The Federal Budget 2025 is out, with Treasurer Jim Chalmers having the unenviable task of trying to please Australian voters and businesses who are looking for relief from cost of living pressures, and economic dark clouds gathering mainly in the United States.
A sample of reactions from technology vendors and related organisations suggests Labor's Budget with modest tax cuts and other initiatives is generally welcomed, but not completely.
On the topic of taxes, the Australian Computer Society (ACS) welcomed the cuts introduced in Budget 2025, saying they will benefit thousands of professionals in the technology and computing sectors.
“As the Australian digital economy grows, ensuring ICT professionals are fairly supported financially is critical," ACS chief executive Josh Griggs said.
"These measures will enable tech professionals to invest more in their careers, upskill, and contribute to Australia’s growing technology sector," Griggs added.
ACS is however concerned that Australia is not positioning itself to take advantage of the major changes artificial intelligence offers to the economy, the society added.
Security vendor WatchGuard also weighed in on Budget 2025.
“It’s encouraging that the Government continues its commitment to small businesses, with over $60 million allocated since the 2023–24 Budget to the Digital Solutions program, Cyber Wardens, Small Business Cyber Resilience Service and Cyber Health Check," WatchGuard ANZ regional director Anthony Daniel said.
Another industry body, the Tech Council of Australia (TCA) said it was disappointed that no explicit tech sector investment was included in the package of budget measures.
"This is a missed opportunity to buidl our national competitiveness, at a time of domestic productivity decline, and of critical global trade volatility," the TCA said.
TCA would like the government and the opposition parties to formalise support of the council's Tech Investment Target, to expand both research and developent investment, and technology adoption, to comprise 4.6 per cent of Australia's share of gross domestic product within the next decade.
Data management and backup vendor Cohesity's managing director for Australia and New Zealand, Paul Henaghan, said it was encouring to see the government has recognised the importance of investment in creating a greender future in the federal budget.
"Sustainability measures are no longer an optional feature as consumers are also increasingly expecting organisations to align with a more sustainable operating model," Henaghan said.
"Hence, as part of their sustainability efforts, organisations need to focus on reducing the amount of energy they use whilst maintaining critical cybersecurity and operational functions," he added.
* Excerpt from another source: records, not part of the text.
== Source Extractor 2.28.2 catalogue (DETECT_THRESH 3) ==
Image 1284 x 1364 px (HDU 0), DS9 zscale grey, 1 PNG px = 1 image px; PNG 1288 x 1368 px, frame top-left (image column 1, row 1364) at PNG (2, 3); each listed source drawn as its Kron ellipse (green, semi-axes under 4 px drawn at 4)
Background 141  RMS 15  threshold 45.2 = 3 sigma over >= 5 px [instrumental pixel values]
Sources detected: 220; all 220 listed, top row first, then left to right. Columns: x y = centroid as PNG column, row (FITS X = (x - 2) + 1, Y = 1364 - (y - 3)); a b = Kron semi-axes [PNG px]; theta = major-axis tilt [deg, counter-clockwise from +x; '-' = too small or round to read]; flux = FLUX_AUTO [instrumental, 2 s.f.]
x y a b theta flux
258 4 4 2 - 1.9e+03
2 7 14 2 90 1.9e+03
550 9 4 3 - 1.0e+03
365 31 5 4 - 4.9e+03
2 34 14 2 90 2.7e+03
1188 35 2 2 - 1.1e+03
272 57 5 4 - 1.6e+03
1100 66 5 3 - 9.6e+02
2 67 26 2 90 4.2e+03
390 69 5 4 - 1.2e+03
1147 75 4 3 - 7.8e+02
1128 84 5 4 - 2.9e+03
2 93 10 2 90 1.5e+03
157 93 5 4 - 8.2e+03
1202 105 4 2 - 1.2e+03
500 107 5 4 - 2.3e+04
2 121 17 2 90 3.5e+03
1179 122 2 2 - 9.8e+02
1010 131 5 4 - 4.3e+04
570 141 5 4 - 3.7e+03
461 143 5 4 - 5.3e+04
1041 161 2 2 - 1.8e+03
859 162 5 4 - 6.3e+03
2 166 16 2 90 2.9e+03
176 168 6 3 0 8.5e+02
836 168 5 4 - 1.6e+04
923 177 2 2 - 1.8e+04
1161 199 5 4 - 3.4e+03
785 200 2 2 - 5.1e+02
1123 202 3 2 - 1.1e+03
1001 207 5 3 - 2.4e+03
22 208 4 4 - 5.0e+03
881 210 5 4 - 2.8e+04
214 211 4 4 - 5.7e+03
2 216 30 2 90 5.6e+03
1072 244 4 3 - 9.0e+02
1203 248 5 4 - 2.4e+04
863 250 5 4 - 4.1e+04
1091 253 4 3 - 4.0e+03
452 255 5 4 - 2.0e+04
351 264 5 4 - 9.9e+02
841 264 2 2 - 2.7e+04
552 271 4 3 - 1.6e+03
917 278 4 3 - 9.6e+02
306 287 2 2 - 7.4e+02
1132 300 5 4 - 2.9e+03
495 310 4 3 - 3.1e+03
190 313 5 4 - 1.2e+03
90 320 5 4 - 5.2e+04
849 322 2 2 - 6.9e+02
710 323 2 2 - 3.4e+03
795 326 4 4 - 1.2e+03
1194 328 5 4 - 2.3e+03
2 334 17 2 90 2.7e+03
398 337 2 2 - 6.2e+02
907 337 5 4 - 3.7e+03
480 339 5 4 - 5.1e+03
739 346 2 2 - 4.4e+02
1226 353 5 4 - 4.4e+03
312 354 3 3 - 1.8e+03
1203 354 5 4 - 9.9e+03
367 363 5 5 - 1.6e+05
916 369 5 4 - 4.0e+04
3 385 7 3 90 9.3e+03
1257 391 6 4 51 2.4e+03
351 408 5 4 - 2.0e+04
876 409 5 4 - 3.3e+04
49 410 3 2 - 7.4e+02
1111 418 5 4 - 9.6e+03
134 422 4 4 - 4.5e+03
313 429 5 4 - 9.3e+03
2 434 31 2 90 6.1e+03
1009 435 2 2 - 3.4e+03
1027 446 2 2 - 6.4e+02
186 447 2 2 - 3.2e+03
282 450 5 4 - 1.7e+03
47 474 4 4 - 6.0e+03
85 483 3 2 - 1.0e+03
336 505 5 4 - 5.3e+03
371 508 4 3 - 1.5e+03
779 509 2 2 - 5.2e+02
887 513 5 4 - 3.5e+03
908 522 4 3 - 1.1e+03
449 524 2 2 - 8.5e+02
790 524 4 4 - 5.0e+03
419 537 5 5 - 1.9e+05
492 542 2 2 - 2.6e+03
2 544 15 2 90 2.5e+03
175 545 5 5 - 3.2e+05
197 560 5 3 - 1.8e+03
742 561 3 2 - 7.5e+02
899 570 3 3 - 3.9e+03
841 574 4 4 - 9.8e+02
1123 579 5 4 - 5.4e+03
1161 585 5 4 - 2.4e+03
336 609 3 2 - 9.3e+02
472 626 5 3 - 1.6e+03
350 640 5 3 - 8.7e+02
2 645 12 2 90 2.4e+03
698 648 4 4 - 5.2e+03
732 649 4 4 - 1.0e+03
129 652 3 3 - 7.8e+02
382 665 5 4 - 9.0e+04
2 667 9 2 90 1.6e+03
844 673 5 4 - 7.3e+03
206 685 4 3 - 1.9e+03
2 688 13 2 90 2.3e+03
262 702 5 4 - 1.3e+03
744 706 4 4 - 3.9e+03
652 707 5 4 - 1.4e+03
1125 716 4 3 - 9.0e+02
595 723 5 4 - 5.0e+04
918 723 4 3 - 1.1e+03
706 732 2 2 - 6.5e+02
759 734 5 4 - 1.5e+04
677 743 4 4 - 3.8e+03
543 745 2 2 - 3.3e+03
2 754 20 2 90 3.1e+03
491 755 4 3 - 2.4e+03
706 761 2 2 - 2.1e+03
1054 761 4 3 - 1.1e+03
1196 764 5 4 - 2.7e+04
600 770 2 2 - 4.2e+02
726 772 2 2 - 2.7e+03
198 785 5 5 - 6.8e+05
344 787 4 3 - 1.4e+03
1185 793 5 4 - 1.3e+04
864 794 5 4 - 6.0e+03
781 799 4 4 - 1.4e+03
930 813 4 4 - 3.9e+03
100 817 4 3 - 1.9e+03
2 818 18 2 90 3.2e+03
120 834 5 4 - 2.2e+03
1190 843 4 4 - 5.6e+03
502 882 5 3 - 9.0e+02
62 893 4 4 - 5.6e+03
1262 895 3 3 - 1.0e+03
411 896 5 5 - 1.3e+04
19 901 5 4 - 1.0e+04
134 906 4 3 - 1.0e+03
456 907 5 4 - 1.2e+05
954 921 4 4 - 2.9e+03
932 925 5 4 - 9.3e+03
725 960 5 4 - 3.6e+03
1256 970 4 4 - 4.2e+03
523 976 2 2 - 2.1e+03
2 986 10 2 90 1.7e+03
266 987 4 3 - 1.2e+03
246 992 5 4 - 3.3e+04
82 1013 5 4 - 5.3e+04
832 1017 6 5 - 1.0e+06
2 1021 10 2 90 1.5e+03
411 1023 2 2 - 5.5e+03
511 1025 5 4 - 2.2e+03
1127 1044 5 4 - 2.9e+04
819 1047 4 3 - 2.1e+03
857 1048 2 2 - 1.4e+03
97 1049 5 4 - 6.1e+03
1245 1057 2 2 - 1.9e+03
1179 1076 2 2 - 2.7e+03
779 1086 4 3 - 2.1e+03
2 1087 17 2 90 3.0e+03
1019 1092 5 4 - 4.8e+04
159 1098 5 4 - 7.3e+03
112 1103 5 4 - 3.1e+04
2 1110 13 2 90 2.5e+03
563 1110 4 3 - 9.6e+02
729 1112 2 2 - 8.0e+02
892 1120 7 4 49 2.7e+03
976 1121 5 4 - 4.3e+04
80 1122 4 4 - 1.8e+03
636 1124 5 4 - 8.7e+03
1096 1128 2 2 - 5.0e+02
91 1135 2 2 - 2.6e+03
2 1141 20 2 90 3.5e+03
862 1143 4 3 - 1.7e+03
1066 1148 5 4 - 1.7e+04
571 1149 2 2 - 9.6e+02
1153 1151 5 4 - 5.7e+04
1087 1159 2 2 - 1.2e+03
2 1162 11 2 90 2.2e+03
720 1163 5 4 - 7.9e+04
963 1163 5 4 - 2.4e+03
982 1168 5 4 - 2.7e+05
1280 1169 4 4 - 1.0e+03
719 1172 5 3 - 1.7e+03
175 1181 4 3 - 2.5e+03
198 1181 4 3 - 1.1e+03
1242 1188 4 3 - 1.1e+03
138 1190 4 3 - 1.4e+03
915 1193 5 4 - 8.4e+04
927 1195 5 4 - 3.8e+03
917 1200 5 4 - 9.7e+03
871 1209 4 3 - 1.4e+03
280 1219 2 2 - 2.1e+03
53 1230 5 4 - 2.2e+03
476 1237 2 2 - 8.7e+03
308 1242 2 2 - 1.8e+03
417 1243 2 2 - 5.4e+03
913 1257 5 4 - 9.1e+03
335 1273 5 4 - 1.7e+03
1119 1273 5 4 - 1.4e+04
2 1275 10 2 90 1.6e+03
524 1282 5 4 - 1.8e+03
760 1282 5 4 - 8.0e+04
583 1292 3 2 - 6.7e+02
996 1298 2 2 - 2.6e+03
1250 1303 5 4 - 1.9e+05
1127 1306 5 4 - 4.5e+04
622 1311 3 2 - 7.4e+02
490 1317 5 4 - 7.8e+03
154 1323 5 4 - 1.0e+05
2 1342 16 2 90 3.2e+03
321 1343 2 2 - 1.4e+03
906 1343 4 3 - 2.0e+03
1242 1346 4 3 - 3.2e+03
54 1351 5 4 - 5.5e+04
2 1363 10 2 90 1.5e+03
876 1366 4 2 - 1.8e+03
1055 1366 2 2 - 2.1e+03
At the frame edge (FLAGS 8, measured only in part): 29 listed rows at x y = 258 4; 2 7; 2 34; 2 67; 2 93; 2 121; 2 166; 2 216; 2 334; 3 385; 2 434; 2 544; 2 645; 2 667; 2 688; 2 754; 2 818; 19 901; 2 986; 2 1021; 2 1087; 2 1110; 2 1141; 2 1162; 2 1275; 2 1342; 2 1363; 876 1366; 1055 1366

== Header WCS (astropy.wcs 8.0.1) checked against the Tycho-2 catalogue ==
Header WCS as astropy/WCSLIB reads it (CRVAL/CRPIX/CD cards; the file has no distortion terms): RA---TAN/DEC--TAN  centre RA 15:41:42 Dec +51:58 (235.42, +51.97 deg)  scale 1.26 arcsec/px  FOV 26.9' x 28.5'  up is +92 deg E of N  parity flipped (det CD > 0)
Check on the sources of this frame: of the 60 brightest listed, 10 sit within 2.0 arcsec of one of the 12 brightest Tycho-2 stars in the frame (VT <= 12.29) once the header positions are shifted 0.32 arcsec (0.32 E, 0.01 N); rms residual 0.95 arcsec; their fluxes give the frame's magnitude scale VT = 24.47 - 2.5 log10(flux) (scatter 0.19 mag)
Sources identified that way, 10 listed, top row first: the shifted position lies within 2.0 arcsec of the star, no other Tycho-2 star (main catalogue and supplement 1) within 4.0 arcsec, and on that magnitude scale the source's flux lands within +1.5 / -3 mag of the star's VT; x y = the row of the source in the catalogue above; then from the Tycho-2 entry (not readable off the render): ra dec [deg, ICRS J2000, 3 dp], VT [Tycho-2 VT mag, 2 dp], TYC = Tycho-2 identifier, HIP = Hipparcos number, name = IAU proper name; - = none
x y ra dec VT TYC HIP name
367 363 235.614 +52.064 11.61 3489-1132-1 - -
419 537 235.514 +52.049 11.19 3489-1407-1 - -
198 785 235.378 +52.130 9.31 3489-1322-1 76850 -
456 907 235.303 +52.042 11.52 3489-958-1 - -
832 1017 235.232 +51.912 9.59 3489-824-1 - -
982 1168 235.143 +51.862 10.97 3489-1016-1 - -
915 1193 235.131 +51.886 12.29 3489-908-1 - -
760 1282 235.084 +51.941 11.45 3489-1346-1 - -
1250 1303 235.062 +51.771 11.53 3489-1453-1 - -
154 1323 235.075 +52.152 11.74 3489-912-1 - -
Kylie Walker, chief executive of the Australian Academy of Technological Sciences and Engineering (ATSE) welcomed investments in key science and technology infrastructure and workforce.
This, Walker said, provides "crucial ongoing support for the national research and development agency CSIRO, and in the areas of nuclear medicine, biosecurity and the National Measurement Institute."
ATSE continues to call for further bipartisan investment in science, technology and innovation to safeguard Australia's economy in the future.
The Business Council of Australia (BCA) chief executive Bran Black told ABC Radio National's Breakfast show that the Budget contains positive measures; ultimately, it fails to grow the pie however.
BCA has been arguing for deregulation and measures such as streamlined planning approval processes, particularly at the federal level.
Productivity remains a concern for BCA.
The budget is good for workers, the Australian Council of Trade Unions said, particularly with wages going up, taxes going down and non-compete clauses that affect three million people disappearing.
The Big Four professional services companies were naturally keeping a close eye on Budget 2025, with KPMG saying it does not contain any new funding for investment in important, emerging technology fields.
That includes AI and quantum technologies, KPMG said.
Digital transformation initiatives will see decreased spending as well, unlike previous years, KPMG added, as the government is erring on the side caution with investment.
Government aged care and health systems will see more investment to enhance them, however, with over $930 million being spent.